Using the material below, copy every line where "hand" appears.
──────── Information shown ────────
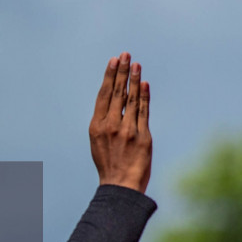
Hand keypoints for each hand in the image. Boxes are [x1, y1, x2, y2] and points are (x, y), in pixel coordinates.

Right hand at [88, 53, 151, 192]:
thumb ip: (106, 122)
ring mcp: (127, 131)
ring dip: (134, 79)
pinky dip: (144, 96)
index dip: (109, 76)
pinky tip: (144, 83)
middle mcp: (110, 126)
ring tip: (136, 63)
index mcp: (97, 127)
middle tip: (125, 54)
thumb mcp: (99, 142)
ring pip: (130, 99)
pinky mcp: (142, 137)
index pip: (104, 96)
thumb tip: (116, 101)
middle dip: (122, 72)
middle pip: (117, 93)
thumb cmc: (110, 164)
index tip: (114, 61)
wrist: (120, 186)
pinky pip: (143, 112)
────────
- Your solution:
Hand keypoints for each hand in the image. Boxes are [x1, y1, x2, y2] and points are (x, y), in pixel coordinates.
Right hand at [88, 53, 151, 192]:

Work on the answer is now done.